President Gotabaya Rajapaksa and his wife left aboard an air force plane bound for the Maldives—and he made his prime minister the acting president in his absence. That appeared to only further roil passions in the island nation, which has been gripped for months by an economic meltdown that has triggered severe shortages of food and fuel.

Thousands of protesters—who had anticipated that Prime Minister Ranil Wickremesinghe would be appointed acting president and wanted him gone—rallied outside his office compound and some scaled the walls. The crowd roared its support and tossed water bottles to those charging in.

Dozens could later be seen inside the office or standing on a rooftop terrace waving Sri Lanka’s flag—the latest in a series of takeovers of government buildings by demonstrators seeking a new government.

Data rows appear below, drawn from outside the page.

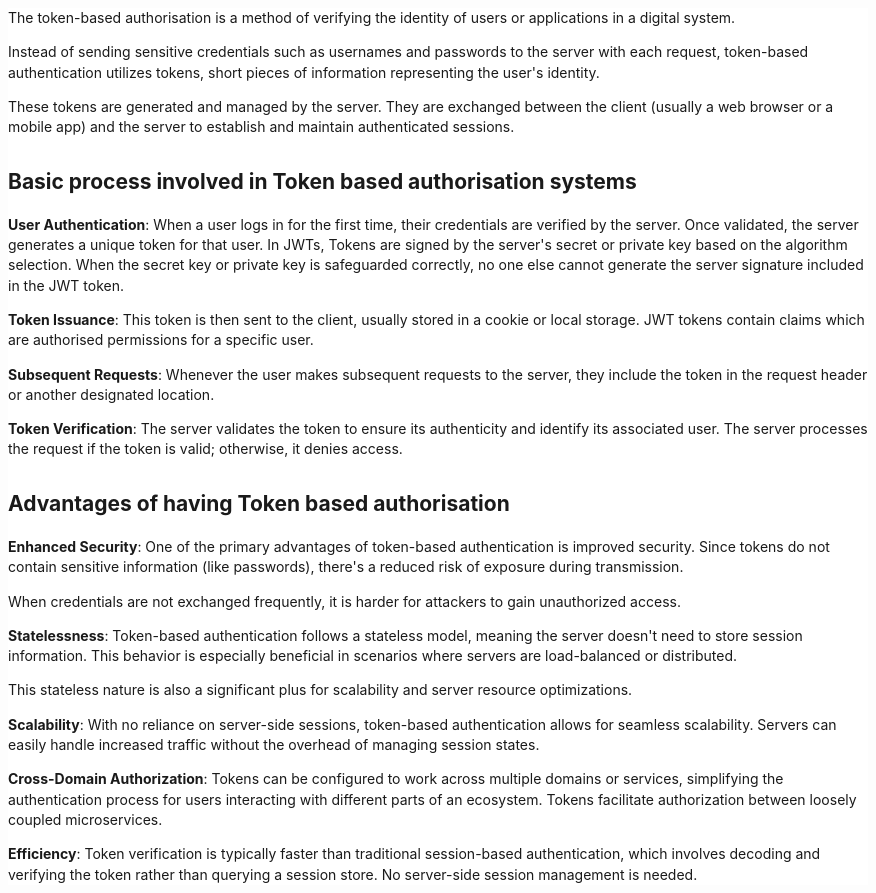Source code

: The token-based authorisation is a method of verifying the identity of users or applications in a digital system.

Instead of sending sensitive credentials such as usernames and passwords to the server with each request, token-based authentication utilizes tokens, short pieces of information representing the user's identity.

These tokens are generated and managed by the server. They are exchanged between the client (usually a web browser or a mobile app) and the server to establish and maintain authenticated sessions.

## Basic process involved in Token based authorisation systems

**User Authentication**: When a user logs in for the first time, their credentials are verified by the server. Once validated, the server generates a unique token for that user. In JWTs, Tokens are signed by the server's secret or private key based on the algorithm selection. When the secret key or private key is safeguarded correctly, no one else cannot generate the server signature included in the JWT token.

**Token Issuance**: This token is then sent to the client, usually stored in a cookie or local storage. JWT tokens contain claims which are authorised permissions for a specific user.

**Subsequent Requests**: Whenever the user makes subsequent requests to the server, they include the token in the request header or another designated location.

**Token Verification**: The server validates the token to ensure its authenticity and identify its associated user. The server processes the request if the token is valid; otherwise, it denies access.

## Advantages of having Token based authorisation

**Enhanced Security**: One of the primary advantages of token-based authentication is improved security. Since tokens do not contain sensitive information (like passwords), there's a reduced risk of exposure during transmission.

When credentials are not exchanged frequently, it is harder for attackers to gain unauthorized access.

**Statelessness**: Token-based authentication follows a stateless model, meaning the server doesn't need to store session information. This behavior is especially beneficial in scenarios where servers are load-balanced or distributed.

This stateless nature is also a significant plus for scalability and server resource optimizations.

**Scalability**: With no reliance on server-side sessions, token-based authentication allows for seamless scalability. Servers can easily handle increased traffic without the overhead of managing session states.

**Cross-Domain Authorization**: Tokens can be configured to work across multiple domains or services, simplifying the authentication process for users interacting with different parts of an ecosystem. Tokens facilitate authorization between loosely coupled microservices.

**Efficiency**: Token verification is typically faster than traditional session-based authentication, which involves decoding and verifying the token rather than querying a session store. No server-side session management is needed.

“We need both…to go home,” said Supun Eranga, a 28-year-old civil servant in the crowd. “Ranil couldn’t deliver what he promised during his two months, so he should quit. All Ranil did was try to protect the Rajapaksas.”

But Mr. Wickremesinghe, who declared a state of emergency, appeared on television to reiterate that he would not leave until a new government was in place—and it was not clear when that would happen. Although he fled, Mr. Rajapaksa has yet to resign, but the speaker of the parliament said the president assured him he would later in the day.

Police initially used tear gas to try to disperse the protesters outside the prime minister’s office but failed, and more and more marched down the lane toward the compound. As helicopters flew overhead, some demonstrators held up their middle fingers.

Eventually security forces appeared to give up, with some retreating from the area and others simply standing around the overrun compound. Inside the building, the mood was celebratory, as people sprawled on elegant sofas, watched TV, and held mock meetings in wood-paneled conference rooms. Some wandered around as if touring a museum.

“We will cook here, eat here and live here. We will stay until [Wickremesinghe] hands over his resignation,” said Lahiru Ishara, 32, a supervisor at a supermarket in Colombo who has been a part of the protests since they kicked off in April. “There’s no other alternative.”

Over the weekend, protesters seized the president’s home and office and the official residence of the prime minister following months of demonstrations that have all but dismantled the Rajapaksa family’s political dynasty, which ruled Sri Lanka for most of the past two decades.

On Wednesday morning, Sri Lankans continued to stream into the presidential palace. For days, people have flocked to the palace—swimming in the pool, marveling at the paintings and lounging on the beds piled high with pillows.

At dawn, the protesters took a break from chanting as the Sri Lankan national anthem blared from speakers. A few waved the flag.

Protesters accuse the president and his relatives of siphoning money from government coffers for years and Mr. Rajapaksa’s administration of hastening the country’s collapse by mismanaging the economy.

The family has denied the corruption allegations, but Mr. Rajapaksa acknowledged some of his policies contributed to the meltdown, which has left the island nation laden with debt and unable to pay for imports of basic necessities.

The shortages have sown despair among Sri Lanka’s 22 million people and were all the more shocking because, before the recent crisis, the economy had been expanding and a comfortable middle class was growing.

The political impasse has only added fuel to the economic disaster since the absence of an alternative unity government threatened to delay a hoped-for bailout from the International Monetary Fund. In the meantime, the country is relying on aid from neighboring India and from China.